• About this task:
For every line in the records that has the word "计算机系统的多级层次结构", make a copy.

::::

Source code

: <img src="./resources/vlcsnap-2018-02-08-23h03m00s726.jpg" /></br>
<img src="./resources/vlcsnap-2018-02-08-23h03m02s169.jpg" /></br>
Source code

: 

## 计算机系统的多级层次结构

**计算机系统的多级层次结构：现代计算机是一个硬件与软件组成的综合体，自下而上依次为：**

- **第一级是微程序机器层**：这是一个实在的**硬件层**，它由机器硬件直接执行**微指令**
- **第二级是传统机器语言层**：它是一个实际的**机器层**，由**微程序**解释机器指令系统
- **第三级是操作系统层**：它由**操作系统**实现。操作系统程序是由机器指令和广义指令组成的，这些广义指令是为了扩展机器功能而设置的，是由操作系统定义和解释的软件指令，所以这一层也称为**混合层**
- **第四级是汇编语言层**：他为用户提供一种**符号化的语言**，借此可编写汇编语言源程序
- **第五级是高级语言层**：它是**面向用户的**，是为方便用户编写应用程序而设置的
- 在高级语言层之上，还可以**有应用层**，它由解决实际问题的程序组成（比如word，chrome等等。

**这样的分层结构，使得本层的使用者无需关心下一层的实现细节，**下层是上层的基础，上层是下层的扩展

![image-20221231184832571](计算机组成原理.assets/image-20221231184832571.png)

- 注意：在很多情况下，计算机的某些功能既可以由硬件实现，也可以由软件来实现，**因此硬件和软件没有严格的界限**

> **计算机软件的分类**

::::

• Output:
## 计算机系统的多级层次结构
**计算机系统的多级层次结构：现代计算机是一个硬件与软件组成的综合体，自下而上依次为：**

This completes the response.